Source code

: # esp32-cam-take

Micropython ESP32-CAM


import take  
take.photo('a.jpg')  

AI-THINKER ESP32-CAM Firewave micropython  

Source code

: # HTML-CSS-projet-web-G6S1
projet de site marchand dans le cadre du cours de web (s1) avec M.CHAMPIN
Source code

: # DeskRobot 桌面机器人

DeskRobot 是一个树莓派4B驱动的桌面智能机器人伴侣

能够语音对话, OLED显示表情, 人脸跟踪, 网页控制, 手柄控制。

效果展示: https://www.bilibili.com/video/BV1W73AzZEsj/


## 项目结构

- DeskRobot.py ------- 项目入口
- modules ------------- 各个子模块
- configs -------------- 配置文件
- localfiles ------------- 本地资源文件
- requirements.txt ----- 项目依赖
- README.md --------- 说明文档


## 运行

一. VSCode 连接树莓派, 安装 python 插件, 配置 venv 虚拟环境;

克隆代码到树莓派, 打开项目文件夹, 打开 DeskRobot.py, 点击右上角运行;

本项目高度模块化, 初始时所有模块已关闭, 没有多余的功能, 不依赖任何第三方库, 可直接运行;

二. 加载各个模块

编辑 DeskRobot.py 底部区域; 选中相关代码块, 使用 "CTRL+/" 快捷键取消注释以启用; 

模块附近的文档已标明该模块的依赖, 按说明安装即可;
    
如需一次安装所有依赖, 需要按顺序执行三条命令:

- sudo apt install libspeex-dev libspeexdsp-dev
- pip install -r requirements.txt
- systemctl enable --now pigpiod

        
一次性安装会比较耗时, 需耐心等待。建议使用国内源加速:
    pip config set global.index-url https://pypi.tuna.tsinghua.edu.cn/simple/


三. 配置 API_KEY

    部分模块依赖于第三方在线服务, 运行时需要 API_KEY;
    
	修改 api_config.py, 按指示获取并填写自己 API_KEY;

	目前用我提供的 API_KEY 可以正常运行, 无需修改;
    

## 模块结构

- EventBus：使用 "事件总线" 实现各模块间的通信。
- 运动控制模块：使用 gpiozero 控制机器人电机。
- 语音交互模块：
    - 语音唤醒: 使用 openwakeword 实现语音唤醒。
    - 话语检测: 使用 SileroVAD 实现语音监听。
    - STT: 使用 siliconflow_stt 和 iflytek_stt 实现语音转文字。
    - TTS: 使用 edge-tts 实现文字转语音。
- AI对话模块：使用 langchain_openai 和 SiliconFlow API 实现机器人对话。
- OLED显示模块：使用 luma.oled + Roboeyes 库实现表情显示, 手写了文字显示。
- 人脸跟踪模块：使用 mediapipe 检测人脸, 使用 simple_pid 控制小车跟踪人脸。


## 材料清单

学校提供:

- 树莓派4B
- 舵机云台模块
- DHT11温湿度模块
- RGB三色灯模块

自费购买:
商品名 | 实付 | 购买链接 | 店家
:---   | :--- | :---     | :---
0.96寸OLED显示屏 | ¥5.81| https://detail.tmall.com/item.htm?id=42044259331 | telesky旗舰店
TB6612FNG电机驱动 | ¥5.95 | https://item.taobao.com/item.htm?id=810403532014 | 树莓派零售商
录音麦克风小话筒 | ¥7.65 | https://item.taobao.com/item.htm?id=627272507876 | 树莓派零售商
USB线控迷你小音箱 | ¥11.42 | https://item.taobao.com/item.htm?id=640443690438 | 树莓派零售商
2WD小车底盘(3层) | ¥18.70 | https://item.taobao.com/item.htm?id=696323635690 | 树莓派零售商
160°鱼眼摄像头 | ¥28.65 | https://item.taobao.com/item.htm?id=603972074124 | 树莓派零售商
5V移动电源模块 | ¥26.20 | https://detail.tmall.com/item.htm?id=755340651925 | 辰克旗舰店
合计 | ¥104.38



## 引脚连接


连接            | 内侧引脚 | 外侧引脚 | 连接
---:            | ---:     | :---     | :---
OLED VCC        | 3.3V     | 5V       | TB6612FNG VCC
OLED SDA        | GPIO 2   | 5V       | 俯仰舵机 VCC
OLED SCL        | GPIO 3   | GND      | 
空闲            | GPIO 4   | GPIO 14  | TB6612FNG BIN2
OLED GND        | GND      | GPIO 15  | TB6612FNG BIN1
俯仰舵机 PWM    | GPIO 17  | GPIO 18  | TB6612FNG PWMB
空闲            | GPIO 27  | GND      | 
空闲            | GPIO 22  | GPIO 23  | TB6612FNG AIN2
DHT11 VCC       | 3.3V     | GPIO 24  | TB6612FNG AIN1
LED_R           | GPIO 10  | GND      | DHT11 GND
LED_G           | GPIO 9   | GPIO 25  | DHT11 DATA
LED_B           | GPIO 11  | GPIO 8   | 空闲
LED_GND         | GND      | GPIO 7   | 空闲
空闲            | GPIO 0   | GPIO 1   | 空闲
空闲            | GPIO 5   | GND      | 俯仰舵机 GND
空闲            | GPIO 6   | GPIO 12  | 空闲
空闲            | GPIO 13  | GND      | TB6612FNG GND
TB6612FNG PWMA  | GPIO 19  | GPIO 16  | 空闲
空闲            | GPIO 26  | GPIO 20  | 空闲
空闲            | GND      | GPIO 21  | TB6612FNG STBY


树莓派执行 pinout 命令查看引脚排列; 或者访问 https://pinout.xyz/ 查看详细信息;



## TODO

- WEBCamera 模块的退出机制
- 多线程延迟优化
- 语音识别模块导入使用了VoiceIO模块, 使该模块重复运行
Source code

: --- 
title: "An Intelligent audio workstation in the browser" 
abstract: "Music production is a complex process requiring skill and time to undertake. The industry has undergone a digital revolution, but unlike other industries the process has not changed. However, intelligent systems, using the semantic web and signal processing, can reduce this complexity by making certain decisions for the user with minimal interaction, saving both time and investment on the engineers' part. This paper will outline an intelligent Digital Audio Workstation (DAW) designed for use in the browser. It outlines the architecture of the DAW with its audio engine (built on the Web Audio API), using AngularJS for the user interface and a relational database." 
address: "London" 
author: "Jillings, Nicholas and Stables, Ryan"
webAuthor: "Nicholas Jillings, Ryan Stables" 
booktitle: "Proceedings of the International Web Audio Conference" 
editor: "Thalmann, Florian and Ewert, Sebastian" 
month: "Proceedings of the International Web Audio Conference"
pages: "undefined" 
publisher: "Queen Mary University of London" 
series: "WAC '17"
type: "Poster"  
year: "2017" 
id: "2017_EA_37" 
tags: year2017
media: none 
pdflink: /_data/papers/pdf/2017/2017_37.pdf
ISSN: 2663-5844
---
━━━━━━━━━━━━━━━━━━━━━━━━━━━━━━
WHAT YOU WILL DO |
Bring together every line in the entries that holds the string "London".

RESPONSE BOX |
address: "London" 
publisher: "Queen Mary University of London" 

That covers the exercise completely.